Path Traversal Prevention

# VULNERABLE - Doesn't handle ../ or symlinks
def bad_check(path):
    return ".env" in path  # ./config/../.env would pass!

# SECURE - Normalizes before checking
def good_check(path):
    normalized = os.path.realpath(os.path.expanduser(path))
    return is_blocked_file(normalized)

Race Conditions

TIME        ACTION
-----       ------
T1          Hook checks /path/safe.txt - ALLOWED
T2          Symlink created: /path/safe.txt -> /path/.env
T3          Tool writes to /path/safe.txt (actually .env!)

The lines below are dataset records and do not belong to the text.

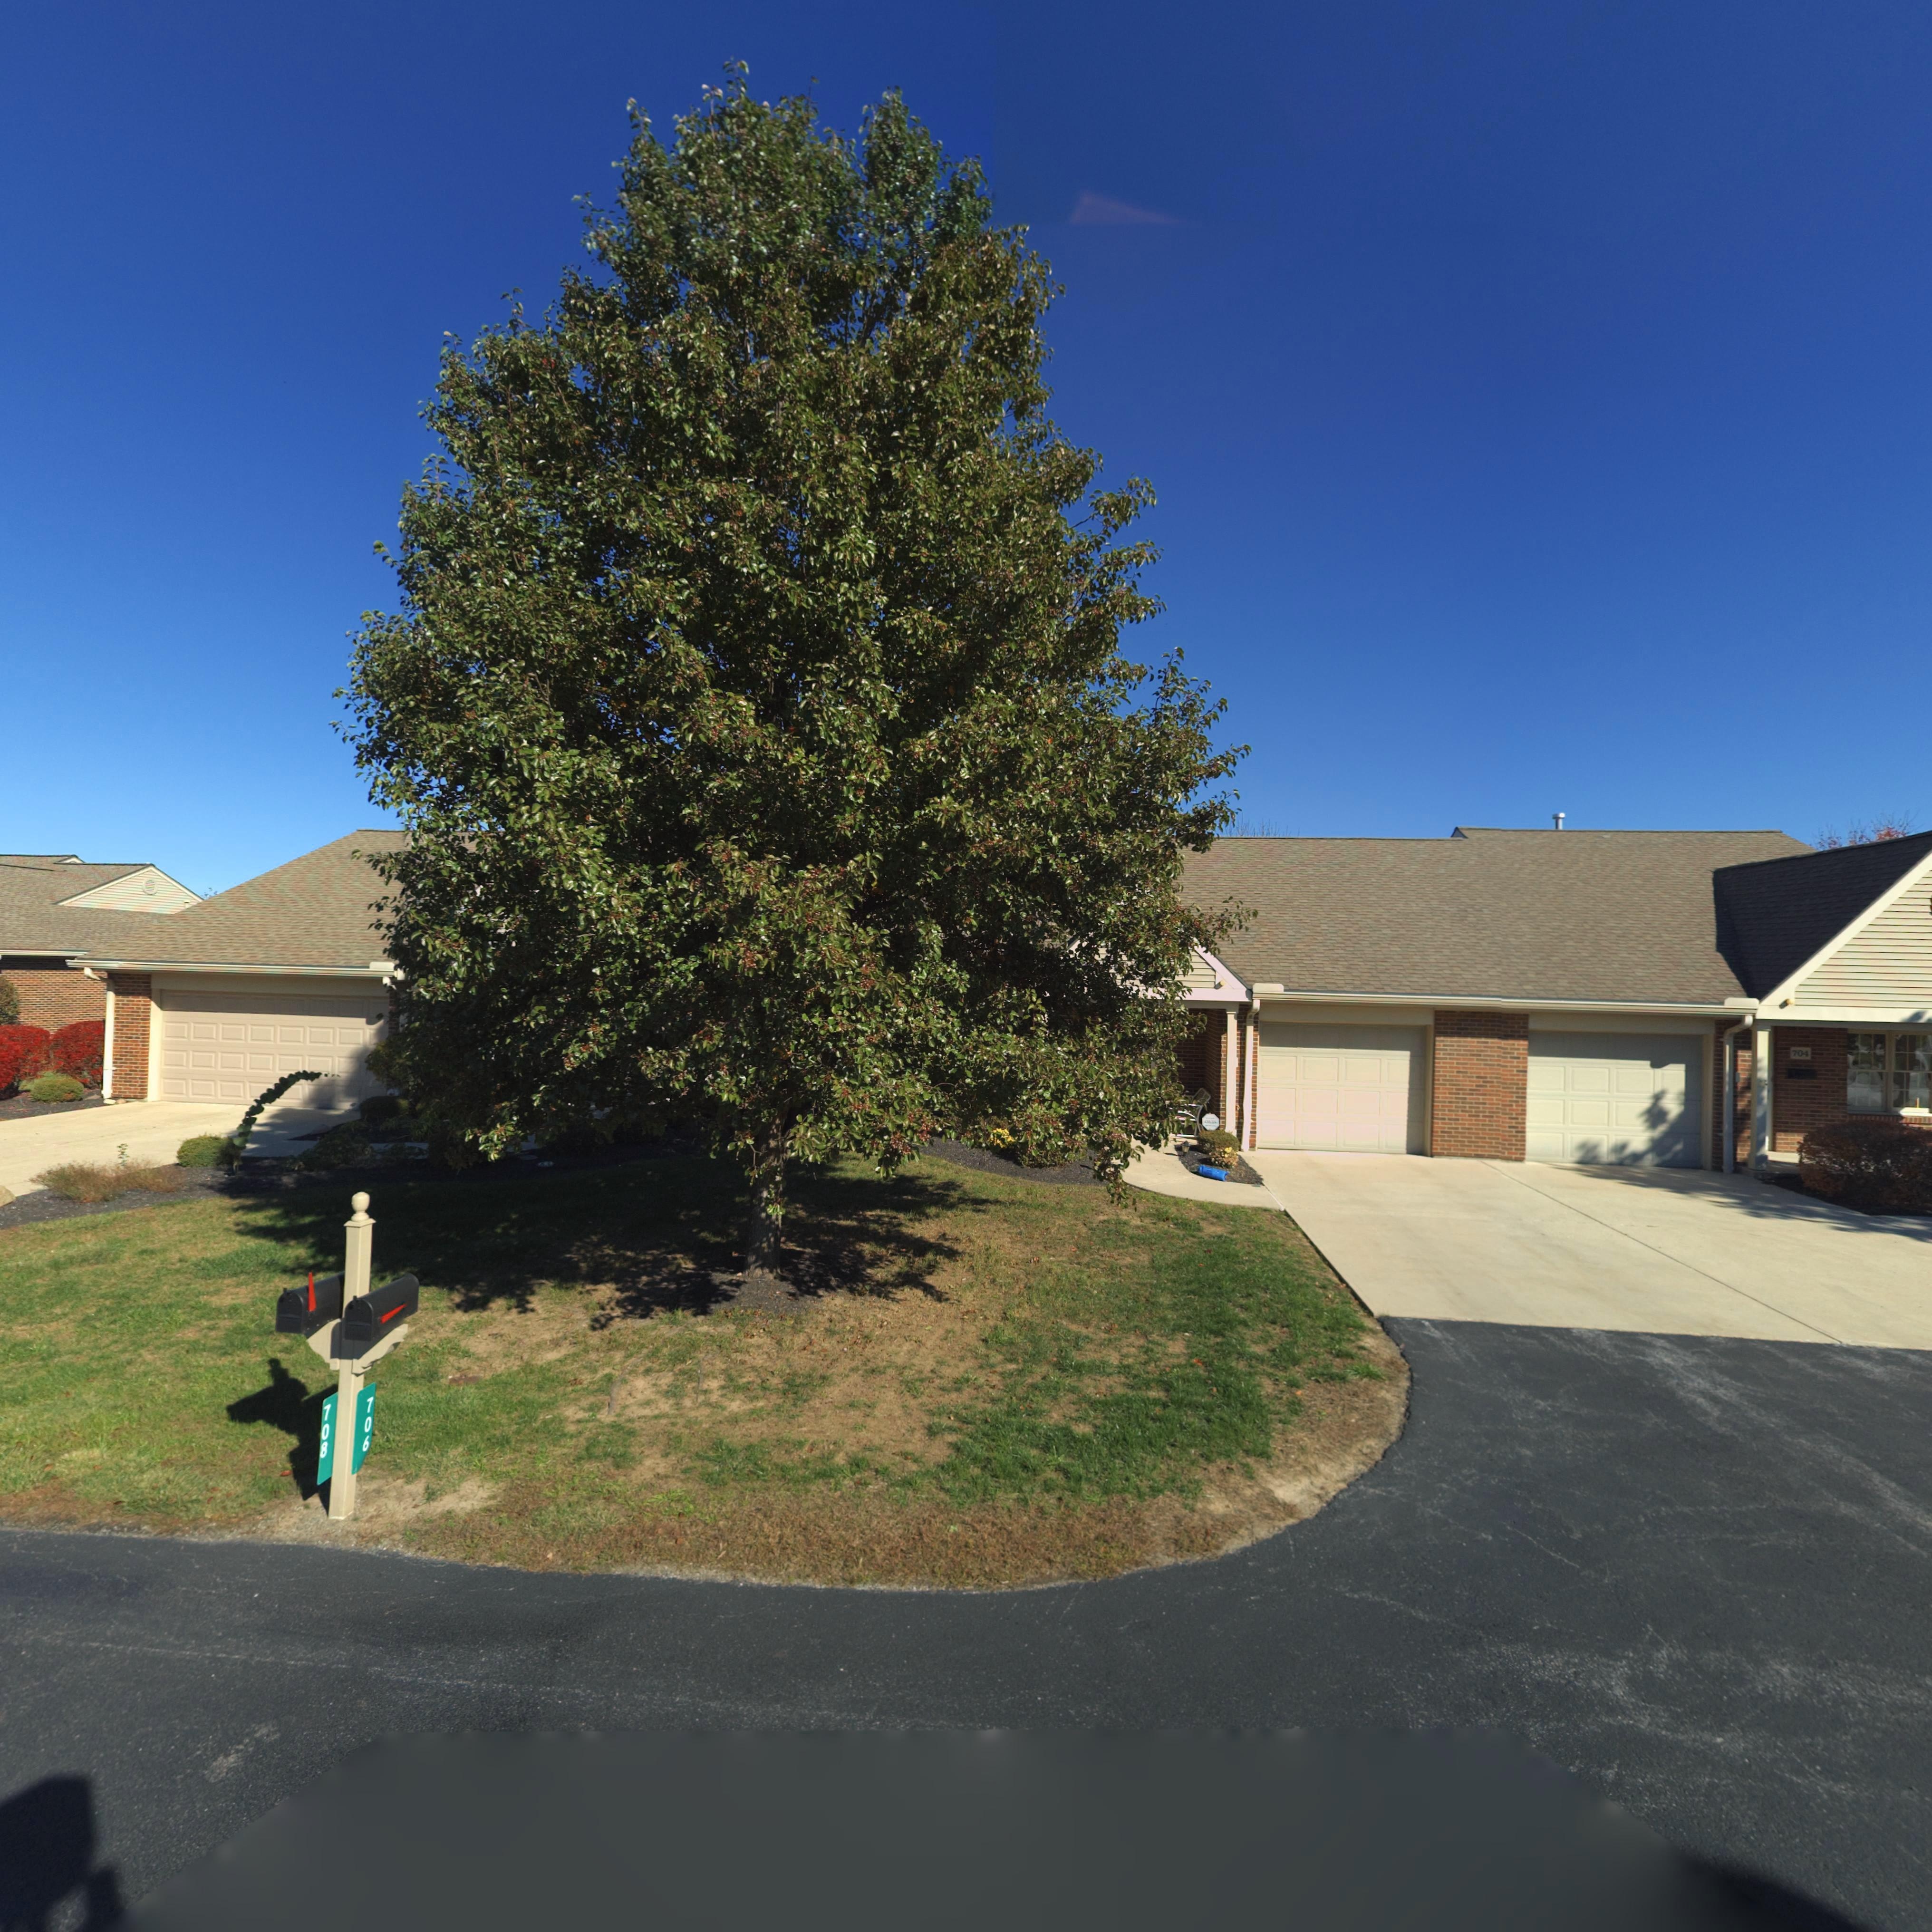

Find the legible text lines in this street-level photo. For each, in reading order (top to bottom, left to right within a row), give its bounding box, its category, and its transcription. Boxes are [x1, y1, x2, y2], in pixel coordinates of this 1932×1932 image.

[1791, 1049, 1809, 1057] StreetNumber: 704
[319, 1402, 332, 1459] StreetNumber: 708
[361, 1395, 374, 1453] StreetNumber: 706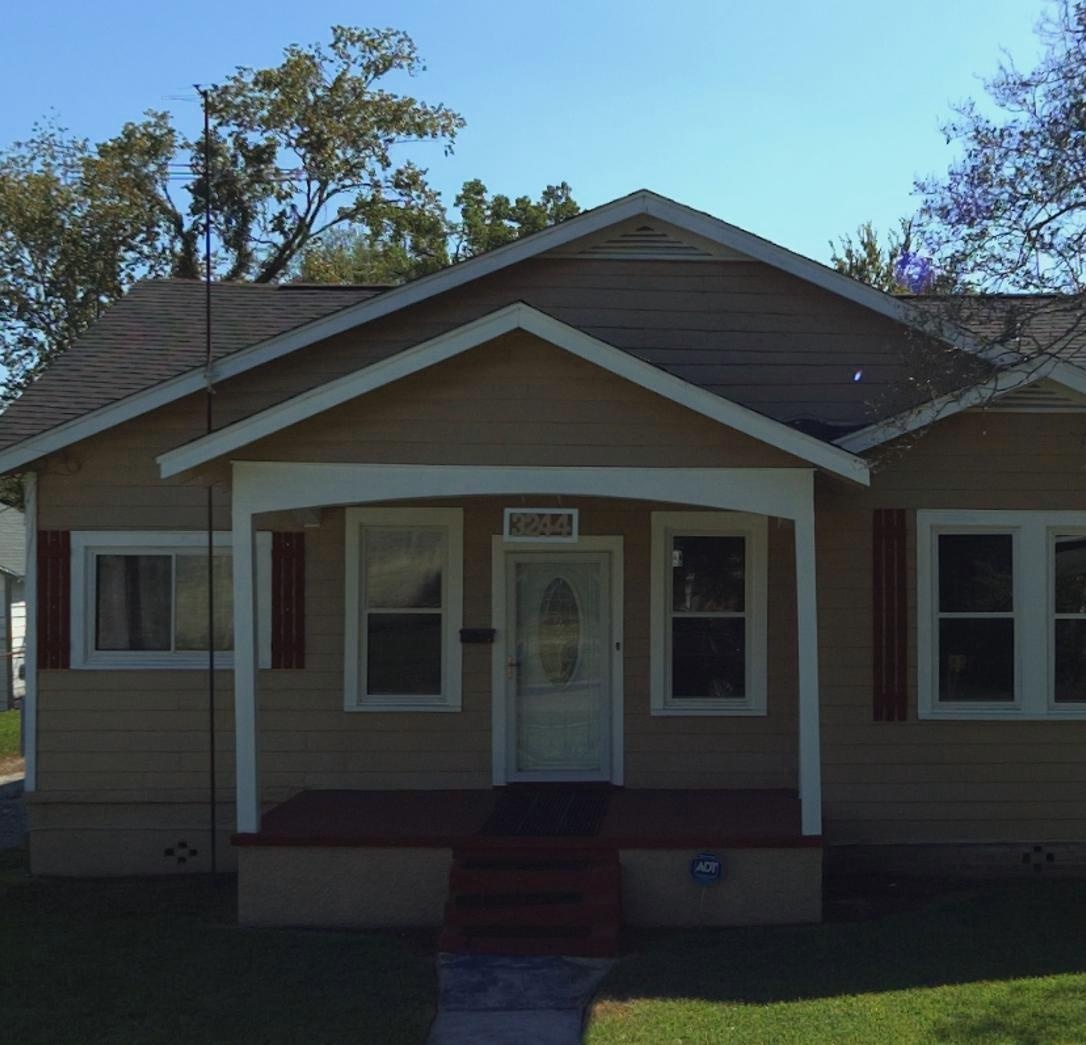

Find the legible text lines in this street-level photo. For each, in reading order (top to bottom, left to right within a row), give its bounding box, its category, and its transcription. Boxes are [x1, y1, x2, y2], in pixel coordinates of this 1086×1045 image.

[510, 513, 572, 538] StreetNumber: 3244
[692, 860, 720, 875] None: ADT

MITIGATION: Re-check at write time (not possible in hook)
            Use inotify/fswatch for symlink monitoring
            Consider blocking all symlink creation

Bash Command Parsing Limitations

# These are HARD to detect:
eval "cat .e""nv"           # String concatenation
cat $(echo .env)            # Command substitution
f=".env"; cat $f            # Variable expansion
base64 -d <<< "LmVudg==" | xargs cat  # Encoding

# MITIGATION: Consider blocking Bash tool entirely for sensitive projects
# Or use a shell parser library like bashlex

Learning Milestones

Milestone 1: Basic File Blocking Works

Goal: Block access to .env files

Test:

# Create test file
echo "SECRET=password" > /tmp/test/.env

# Start Claude and try to edit it
You: Show me what's in /tmp/test/.env
# Should be BLOCKED

What You’ve Learned:

  • PreToolUse hook execution flow
  • JSON payload parsing
  • Exit code 2 for blocking

Milestone 2: Path Normalization Prevents Bypass

Goal: Block ../ traversal attempts

Test:

# Try path traversal
You: Edit the file /tmp/safe/../test/.env
# Should still be BLOCKED despite ../

What You’ve Learned:

  • Path normalization with realpath
  • Security edge cases
  • Thinking like an attacker

Milestone 3: Bash Commands Are Parsed

Goal: Block cat .env style commands

Test:

You: Run: cat /tmp/test/.env
# Should be BLOCKED

What You’ve Learned:

  • Command string parsing
  • Multi-tool protection
  • Regex patterns for shell commands

Common Mistakes to Avoid

Mistake 1: Not Normalizing Paths

# WRONG
if ".env" in file_path:
    block()
# Bypass: ./config/../.env

# RIGHT
normalized = os.path.realpath(file_path)
if ".env" in normalized:
    block()

Mistake 2: Case-Sensitive Matching on Case-Insensitive FS

# WRONG on macOS/Windows
if file_path == ".env":
    block()
# Bypass: .ENV, .Env

# RIGHT
if file_path.lower() == ".env":
    block()

Mistake 3: Forgetting to Exit 2

# WRONG - prints message but tool still executes!
if is_blocked(path):
    print("Blocked!")
    # Missing exit(2)!

# RIGHT
if is_blocked(path):
    print("Blocked!")
    sys.exit(2)  # Critical!

Mistake 4: Not Handling All File-Modifying Tools

# WRONG - Only checks Edit
if tool_name == "Edit":
    check_file(tool_input["file_path"])

# RIGHT - Check all modifying tools
if tool_name in ["Edit", "Write", "MultiEdit", "NotebookEdit"]:
    check_file(tool_input.get("file_path") or tool_input.get("notebook_path"))

Extension Ideas

Once the basic guardian works, consider these enhancements:

  1. Project-Specific Blocklists: Load from .claude/file-guardian.json per project
  2. Time-Based Rules: Block production configs only during business hours
  3. Git Integration: Block files not in .gitignore for public repos
  4. Slack Alerts: Notify team channel when someone tries to access secrets
  5. Allowlist by Branch: More permissive on feature branches vs main
  6. Interactive Override: Prompt for a confirmation code for critical files

Summary

This project taught you to implement security boundaries using PreToolUse hooks:

  • PreToolUse Payloads: Understanding tool_name and tool_input structure
  • Exit Code 2: The deterministic block that cannot be bypassed
  • Path Normalization: Preventing traversal and symlink attacks
  • Bash Parsing: Extracting file references from shell commands
  • Security Mindset: Thinking about bypass vectors

With File Guardian in place, you have a foundation for building more sophisticated security hooks. Project 3 will shift focus to PostToolUse hooks for post-processing, and Project 5 will explore UserPromptSubmit for input validation.